Проповедуя ценность баховского наследия, Форкель сталкивался с двумя трудностями, которые сегодня представляются настолько странными, что становится ясно, насколько успешной оказалась в итоге эта революция в музыкальном мышлении. В первую очередь Форкелю и его союзникам предстояло убедить немецкоязычную публику в том, что сама музыка – не просто придворное развлечение или звуковое сопровождение сельских танцев, а серьезное искусство, которое должно стать частью воспитания каждого образованного человека, или (более того) что она обладает духовной глубиной. Задать этот новый тон в суждениях помогали и писатели, например, Э. Т. А. Гофман. В вышедшей в 1810 году и наделавшей много шума рецензии на Пятую симфонию Бетховена Гофман утверждал: “Музыка – самое романтическое из всех искусств”, – и далее развивал свою мысль: “[Пожалуй], можно даже сказать, единственное подлинно романтическое… Музыка открывает человеку неведомое царство, мир, не имеющий ничего общего с внешним, чувственным миром, который его окружает и в котором он оставляет все свои определенные чувства, чтобы предаться несказанному томлению”[61 - Гофман Э. Т. А. Крейслериана // Крейслериана; Житейские воззрения Кота Мурра; Дневники / Перевод П. Морозова. М., 1927.].

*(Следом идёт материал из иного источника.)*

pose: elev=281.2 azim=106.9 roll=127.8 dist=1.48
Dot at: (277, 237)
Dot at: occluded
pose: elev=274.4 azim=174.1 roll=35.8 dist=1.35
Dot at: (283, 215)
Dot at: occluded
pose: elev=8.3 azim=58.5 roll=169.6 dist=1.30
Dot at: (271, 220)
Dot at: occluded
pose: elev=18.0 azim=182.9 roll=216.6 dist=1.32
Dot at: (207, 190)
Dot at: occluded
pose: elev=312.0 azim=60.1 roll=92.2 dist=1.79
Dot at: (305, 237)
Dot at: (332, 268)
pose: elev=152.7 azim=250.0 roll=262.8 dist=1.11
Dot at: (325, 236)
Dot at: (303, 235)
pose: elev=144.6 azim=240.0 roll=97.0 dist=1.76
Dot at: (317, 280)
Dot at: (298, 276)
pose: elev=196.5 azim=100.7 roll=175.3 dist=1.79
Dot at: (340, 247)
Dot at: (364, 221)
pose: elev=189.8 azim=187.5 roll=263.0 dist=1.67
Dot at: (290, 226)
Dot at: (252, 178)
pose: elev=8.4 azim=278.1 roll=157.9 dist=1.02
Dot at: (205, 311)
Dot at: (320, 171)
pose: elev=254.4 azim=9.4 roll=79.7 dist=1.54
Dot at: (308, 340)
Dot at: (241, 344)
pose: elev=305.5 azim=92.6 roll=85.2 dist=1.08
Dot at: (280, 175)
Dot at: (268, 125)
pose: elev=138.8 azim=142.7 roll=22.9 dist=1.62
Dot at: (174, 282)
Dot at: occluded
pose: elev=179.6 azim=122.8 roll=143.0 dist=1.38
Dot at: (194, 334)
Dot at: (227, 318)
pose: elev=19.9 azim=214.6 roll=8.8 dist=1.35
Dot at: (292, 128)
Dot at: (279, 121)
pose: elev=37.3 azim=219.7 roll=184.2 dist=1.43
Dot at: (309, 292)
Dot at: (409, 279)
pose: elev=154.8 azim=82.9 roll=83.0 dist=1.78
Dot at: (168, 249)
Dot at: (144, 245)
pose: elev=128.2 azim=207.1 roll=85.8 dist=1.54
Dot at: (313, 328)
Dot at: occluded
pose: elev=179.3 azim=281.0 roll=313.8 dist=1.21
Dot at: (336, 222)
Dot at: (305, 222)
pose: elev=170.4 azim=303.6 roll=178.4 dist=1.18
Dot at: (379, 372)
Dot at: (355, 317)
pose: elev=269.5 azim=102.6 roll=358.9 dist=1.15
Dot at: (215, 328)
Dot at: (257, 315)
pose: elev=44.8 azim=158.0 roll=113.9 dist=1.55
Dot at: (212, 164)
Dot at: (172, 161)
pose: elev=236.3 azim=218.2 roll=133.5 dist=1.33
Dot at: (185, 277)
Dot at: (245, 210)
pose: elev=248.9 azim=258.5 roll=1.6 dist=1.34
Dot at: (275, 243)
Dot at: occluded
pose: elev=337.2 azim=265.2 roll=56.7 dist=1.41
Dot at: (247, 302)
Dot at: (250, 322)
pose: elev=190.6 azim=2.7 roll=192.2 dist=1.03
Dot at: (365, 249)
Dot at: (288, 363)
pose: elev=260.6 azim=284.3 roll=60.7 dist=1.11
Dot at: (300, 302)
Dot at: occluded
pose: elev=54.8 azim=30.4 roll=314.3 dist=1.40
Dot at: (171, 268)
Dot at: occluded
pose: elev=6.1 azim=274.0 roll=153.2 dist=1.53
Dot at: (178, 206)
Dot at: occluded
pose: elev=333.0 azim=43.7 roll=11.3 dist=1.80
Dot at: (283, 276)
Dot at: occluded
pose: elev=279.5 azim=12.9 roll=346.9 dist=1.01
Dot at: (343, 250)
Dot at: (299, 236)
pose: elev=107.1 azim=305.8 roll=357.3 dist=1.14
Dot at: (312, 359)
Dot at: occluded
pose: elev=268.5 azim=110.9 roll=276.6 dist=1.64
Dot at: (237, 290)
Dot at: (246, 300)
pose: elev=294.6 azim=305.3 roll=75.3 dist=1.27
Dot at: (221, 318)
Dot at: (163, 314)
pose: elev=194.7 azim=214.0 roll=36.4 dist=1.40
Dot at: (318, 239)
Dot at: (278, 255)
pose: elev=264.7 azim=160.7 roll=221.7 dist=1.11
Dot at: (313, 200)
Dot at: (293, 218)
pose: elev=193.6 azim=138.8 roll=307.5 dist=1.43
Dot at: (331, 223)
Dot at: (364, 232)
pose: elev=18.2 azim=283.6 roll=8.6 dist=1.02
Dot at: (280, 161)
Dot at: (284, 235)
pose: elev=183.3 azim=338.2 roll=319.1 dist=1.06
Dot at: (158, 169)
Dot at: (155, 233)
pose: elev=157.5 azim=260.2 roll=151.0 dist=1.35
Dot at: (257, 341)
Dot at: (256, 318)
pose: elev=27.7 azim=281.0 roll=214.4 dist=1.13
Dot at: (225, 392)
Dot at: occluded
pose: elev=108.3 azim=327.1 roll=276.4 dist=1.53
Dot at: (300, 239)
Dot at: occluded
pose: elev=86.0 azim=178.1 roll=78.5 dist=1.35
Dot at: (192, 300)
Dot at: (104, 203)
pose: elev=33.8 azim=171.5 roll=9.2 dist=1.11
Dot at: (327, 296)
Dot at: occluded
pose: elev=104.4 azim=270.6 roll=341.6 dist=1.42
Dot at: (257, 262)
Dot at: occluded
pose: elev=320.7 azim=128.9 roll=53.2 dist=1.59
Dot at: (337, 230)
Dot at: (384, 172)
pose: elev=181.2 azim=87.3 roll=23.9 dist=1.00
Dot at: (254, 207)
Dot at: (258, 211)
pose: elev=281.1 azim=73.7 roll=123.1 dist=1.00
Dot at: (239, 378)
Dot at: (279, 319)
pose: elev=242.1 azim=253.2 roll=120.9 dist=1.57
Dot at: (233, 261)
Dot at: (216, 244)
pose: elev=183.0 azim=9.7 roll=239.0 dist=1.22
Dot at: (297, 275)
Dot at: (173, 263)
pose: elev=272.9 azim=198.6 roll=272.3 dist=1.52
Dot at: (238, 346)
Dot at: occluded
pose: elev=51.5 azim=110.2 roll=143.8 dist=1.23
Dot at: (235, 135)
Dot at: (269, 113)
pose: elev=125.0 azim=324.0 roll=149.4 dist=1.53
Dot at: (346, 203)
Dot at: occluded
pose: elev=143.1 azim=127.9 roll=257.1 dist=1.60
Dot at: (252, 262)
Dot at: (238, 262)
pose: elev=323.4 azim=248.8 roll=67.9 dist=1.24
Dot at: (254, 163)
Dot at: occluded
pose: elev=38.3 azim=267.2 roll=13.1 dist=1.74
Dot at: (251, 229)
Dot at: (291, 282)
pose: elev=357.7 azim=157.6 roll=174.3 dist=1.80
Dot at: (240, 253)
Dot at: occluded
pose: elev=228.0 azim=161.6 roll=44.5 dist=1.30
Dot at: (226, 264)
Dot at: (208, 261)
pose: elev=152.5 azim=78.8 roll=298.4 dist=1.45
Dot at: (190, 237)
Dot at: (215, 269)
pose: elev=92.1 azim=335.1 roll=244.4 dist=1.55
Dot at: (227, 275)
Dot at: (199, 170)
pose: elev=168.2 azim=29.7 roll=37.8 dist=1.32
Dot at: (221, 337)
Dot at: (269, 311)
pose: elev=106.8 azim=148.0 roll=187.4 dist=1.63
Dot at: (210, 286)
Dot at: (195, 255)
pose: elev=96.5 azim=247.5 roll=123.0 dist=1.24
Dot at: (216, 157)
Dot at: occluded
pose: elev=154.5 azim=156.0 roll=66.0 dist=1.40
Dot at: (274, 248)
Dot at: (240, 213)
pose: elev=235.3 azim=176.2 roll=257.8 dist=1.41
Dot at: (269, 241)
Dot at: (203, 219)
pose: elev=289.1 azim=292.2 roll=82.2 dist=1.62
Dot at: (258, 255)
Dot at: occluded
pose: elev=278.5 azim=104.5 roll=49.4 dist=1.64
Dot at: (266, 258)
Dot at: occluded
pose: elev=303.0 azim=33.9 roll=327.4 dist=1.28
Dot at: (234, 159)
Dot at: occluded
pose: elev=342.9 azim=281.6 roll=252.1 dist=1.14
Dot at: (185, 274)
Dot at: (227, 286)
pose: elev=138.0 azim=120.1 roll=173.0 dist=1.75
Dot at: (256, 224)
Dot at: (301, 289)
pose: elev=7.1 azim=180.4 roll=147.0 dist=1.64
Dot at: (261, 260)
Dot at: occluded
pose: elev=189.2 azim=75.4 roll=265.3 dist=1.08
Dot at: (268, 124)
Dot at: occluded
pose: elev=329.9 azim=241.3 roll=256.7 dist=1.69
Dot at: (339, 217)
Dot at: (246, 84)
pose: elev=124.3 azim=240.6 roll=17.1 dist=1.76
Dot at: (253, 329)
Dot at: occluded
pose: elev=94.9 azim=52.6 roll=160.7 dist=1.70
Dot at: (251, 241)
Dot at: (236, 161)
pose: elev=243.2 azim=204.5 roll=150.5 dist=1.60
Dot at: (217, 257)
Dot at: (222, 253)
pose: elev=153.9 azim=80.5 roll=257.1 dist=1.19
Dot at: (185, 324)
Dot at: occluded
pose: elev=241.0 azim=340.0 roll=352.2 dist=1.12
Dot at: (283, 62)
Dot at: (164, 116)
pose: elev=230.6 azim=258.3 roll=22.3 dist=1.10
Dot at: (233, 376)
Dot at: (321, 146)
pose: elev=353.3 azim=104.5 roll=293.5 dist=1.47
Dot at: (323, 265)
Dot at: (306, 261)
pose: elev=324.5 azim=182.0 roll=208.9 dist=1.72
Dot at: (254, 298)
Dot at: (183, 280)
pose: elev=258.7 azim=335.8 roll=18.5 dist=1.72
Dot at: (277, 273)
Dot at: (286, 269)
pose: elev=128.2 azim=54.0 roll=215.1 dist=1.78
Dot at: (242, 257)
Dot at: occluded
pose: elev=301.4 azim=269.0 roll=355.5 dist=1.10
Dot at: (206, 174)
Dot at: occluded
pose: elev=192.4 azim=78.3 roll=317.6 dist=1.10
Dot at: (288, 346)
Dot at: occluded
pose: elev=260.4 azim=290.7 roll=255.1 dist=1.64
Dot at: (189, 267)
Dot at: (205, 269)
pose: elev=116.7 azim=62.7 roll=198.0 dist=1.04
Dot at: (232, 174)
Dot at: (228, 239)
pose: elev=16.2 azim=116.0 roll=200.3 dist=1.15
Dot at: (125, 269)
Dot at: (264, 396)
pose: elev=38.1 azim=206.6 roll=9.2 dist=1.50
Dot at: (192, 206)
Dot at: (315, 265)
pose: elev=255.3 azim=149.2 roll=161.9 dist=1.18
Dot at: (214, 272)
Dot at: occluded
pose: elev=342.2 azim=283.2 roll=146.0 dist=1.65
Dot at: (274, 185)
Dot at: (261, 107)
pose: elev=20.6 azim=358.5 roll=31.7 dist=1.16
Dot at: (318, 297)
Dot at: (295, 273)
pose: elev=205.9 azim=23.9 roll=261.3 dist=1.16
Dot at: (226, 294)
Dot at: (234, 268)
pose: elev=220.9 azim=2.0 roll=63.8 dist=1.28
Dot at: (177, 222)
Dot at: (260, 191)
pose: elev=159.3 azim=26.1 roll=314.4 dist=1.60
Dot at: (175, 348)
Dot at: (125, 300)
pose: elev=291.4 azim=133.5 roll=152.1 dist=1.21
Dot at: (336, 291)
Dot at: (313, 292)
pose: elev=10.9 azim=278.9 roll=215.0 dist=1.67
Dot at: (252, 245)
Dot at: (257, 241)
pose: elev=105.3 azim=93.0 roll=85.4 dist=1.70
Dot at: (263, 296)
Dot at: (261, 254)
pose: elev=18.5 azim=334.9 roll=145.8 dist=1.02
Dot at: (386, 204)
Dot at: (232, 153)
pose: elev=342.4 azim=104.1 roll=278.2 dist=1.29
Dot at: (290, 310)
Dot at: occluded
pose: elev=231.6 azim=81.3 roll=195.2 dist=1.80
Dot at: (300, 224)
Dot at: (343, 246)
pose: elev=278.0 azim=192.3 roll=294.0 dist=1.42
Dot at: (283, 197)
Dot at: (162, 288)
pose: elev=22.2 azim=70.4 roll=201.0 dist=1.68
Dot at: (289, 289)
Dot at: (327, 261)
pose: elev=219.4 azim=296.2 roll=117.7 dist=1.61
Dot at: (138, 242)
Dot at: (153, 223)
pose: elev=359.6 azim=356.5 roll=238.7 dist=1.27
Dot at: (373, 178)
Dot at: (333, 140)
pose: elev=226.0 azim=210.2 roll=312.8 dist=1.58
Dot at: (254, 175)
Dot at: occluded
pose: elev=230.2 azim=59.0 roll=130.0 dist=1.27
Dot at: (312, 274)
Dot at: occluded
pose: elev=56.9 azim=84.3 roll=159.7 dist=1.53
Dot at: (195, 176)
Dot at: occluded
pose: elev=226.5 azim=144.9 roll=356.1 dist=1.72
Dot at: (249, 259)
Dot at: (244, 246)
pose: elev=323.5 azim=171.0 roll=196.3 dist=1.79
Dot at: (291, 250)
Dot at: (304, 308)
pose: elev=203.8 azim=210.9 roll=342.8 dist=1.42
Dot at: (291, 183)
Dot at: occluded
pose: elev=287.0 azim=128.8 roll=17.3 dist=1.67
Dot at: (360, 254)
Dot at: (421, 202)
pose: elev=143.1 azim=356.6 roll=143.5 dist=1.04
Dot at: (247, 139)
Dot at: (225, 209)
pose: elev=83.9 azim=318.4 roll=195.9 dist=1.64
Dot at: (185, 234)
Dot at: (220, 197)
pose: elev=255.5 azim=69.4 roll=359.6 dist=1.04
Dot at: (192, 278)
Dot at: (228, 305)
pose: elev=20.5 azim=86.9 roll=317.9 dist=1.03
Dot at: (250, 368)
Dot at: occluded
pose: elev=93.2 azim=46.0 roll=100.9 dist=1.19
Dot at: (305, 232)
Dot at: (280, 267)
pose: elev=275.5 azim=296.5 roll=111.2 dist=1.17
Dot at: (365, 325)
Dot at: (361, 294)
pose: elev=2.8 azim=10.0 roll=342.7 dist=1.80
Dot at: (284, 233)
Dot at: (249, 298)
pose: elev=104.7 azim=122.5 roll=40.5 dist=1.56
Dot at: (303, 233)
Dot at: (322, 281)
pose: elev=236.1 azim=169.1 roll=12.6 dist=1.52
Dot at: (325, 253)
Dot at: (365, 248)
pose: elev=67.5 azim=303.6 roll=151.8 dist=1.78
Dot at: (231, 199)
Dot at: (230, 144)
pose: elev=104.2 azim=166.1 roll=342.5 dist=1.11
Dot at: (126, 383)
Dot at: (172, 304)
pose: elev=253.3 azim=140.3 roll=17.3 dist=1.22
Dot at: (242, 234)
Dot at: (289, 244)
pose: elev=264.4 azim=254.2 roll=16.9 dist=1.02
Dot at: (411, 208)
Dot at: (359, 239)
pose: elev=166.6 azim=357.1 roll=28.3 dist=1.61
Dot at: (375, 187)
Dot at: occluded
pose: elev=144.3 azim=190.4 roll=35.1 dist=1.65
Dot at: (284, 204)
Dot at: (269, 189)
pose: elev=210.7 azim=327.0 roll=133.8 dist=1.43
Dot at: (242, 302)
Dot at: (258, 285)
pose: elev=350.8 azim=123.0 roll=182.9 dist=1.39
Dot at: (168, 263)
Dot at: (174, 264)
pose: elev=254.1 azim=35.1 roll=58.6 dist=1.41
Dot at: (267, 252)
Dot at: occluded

Пока одни писатели – например, Гофман – восхваляли способность музыки проникать в сокровенные глубины человеческой души, другая группа агитаторов продвигала представления об искусстве как об объединяющей силе, необходимой для создания новой национальной общности, для сплочения разрозненных одиночек в публику, в коллектив и – беря шире – в нацию. Важно отметить, что эта новая немецкая музыка стала пропагандировать себя не только как аристократическое, но и как универсальное искусство. По словам Карла Фридриха Цельтера, одного из ранних проповедников этого течения, исполнение музыки позволяло “всем представителям нации объединяться исключительно как людям, без оглядки на какие-либо случайные общественные разграничения”[62 - Цит. в: Applegate C. How German Is It? P. 295. Карл Цельтер, родившийся в семье берлинского каменщика, был музыкальным реформатором, композитором, хормейстером, другом Гёте и будущим учителем Феликса Мендельсона.]. Музыка могла выступать, по крайней мере в духовном отношении, в качестве великой уравнительницы различий, будь то классовых или религиозных.